Electronic design files
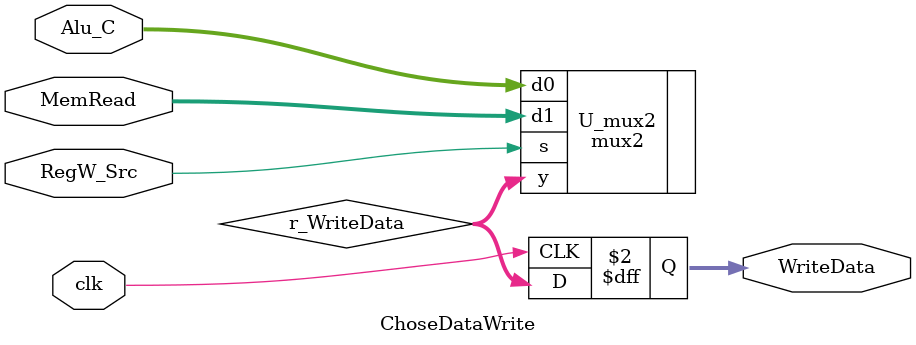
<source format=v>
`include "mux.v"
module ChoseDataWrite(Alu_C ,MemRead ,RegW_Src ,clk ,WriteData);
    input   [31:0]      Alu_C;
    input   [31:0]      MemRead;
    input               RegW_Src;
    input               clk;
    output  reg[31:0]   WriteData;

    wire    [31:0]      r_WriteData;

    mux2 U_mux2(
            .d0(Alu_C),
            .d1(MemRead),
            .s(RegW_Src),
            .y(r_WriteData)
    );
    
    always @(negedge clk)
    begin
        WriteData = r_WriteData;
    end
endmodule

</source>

--

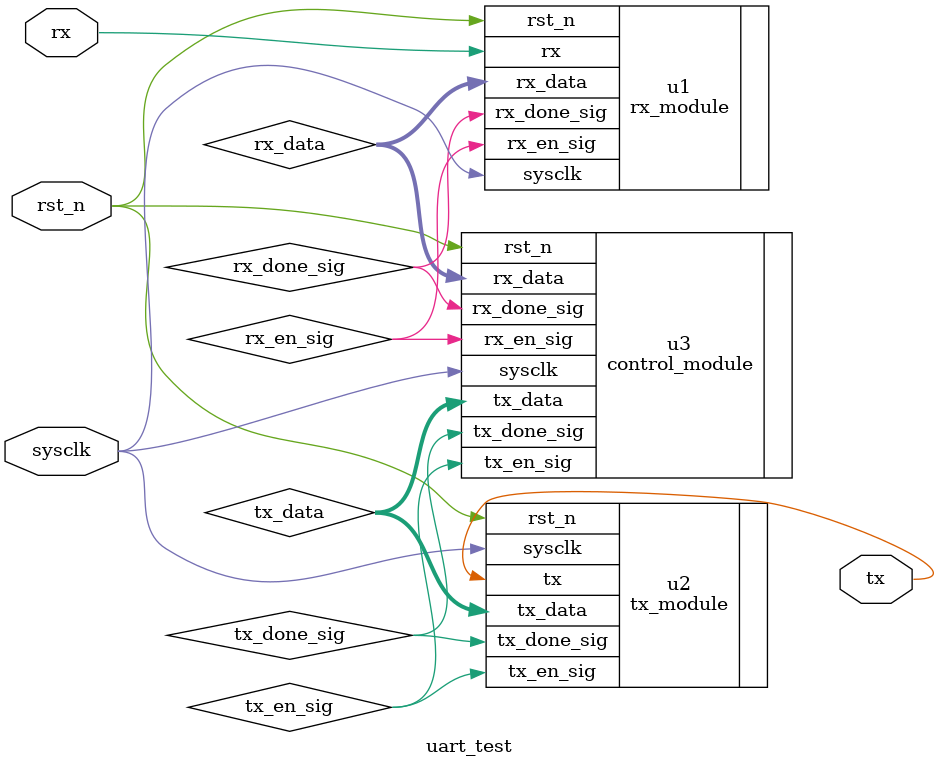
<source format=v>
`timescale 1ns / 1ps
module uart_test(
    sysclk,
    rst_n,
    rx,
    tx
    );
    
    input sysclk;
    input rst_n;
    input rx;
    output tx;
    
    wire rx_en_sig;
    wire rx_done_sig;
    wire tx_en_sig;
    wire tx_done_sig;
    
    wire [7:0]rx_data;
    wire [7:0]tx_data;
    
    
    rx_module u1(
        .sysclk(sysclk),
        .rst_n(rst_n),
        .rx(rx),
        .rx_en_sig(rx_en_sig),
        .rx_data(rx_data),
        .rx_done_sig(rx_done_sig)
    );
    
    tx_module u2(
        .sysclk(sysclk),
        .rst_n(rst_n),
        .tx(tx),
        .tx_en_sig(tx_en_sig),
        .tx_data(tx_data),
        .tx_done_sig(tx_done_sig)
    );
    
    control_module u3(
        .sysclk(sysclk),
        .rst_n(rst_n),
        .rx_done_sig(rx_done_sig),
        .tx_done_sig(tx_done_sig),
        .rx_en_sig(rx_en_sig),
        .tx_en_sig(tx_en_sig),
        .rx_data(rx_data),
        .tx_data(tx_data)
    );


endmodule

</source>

...

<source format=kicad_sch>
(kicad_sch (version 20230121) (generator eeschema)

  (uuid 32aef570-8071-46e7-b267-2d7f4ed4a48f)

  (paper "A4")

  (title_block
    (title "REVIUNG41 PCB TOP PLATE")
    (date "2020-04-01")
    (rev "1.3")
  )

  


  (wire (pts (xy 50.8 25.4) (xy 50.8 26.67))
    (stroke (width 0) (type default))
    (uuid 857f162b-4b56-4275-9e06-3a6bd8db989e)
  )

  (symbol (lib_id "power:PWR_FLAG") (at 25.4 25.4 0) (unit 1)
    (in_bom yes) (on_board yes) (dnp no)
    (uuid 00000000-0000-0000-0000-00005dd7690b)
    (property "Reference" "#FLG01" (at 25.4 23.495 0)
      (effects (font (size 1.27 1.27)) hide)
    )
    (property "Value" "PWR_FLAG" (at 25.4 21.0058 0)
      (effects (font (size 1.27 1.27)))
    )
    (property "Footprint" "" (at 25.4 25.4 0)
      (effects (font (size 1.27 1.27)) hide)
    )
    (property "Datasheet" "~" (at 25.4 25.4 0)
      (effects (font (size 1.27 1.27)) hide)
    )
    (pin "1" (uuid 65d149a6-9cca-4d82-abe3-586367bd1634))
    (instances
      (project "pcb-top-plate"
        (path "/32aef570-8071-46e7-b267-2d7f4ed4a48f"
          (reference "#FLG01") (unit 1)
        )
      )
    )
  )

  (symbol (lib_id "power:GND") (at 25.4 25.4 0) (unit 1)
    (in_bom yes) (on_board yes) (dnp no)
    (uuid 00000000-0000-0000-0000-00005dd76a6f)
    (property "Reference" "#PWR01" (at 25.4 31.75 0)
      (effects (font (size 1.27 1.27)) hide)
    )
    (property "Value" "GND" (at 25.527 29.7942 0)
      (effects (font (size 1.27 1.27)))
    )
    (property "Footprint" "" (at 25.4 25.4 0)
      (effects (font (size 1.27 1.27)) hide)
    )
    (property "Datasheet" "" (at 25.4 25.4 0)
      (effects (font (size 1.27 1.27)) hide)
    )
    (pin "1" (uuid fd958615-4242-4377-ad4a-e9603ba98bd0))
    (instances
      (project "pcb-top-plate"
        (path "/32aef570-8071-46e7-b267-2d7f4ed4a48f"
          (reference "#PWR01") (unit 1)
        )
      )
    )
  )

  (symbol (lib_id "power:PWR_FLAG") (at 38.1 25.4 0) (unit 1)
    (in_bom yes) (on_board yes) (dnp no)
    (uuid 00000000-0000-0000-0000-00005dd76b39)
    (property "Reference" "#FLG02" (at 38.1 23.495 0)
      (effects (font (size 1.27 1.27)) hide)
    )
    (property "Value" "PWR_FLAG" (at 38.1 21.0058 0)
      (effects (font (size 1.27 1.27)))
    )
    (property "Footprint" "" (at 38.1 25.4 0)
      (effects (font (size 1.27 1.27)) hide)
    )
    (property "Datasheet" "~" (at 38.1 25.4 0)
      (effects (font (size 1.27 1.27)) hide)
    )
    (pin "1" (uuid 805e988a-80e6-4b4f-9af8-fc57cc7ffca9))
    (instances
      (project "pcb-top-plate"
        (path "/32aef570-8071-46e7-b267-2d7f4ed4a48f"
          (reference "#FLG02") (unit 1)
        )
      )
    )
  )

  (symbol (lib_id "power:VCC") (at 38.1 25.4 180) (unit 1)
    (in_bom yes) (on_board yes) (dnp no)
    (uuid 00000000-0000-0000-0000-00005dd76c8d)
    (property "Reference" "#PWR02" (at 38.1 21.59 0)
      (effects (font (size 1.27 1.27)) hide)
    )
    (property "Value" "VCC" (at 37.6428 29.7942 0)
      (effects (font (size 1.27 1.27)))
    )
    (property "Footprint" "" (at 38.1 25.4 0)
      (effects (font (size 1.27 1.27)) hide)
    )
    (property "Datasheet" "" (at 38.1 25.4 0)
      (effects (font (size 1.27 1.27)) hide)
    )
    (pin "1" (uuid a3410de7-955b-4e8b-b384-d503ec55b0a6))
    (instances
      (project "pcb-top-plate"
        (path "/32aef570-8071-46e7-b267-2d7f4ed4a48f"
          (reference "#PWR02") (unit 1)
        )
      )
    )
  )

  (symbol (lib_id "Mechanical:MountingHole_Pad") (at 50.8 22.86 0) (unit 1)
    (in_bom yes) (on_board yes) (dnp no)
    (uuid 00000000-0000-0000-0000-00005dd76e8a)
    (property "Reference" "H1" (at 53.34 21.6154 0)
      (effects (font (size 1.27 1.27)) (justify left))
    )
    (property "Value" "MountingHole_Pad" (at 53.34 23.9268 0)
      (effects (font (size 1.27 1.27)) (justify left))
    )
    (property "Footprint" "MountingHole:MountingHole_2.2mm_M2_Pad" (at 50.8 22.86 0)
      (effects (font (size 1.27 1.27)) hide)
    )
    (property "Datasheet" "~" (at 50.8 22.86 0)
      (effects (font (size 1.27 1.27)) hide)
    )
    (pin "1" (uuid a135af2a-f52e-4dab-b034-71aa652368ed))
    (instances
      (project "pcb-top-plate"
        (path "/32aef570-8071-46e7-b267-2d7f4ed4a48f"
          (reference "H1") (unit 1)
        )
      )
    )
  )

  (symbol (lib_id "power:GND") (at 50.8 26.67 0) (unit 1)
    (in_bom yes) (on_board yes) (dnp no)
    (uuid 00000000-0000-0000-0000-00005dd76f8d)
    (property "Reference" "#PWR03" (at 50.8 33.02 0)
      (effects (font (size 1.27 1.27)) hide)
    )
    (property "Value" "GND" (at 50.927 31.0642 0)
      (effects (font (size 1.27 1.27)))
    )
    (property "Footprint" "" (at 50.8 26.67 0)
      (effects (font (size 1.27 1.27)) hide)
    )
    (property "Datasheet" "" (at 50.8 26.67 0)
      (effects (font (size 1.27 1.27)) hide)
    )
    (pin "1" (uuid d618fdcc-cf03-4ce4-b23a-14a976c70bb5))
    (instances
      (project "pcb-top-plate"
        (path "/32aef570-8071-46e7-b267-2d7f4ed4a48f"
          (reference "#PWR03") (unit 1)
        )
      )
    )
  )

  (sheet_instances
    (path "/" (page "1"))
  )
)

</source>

## Assignment
Find the lines in the records that include the string "input", and reply with how many there are, nothing more.

## Exercise answer
7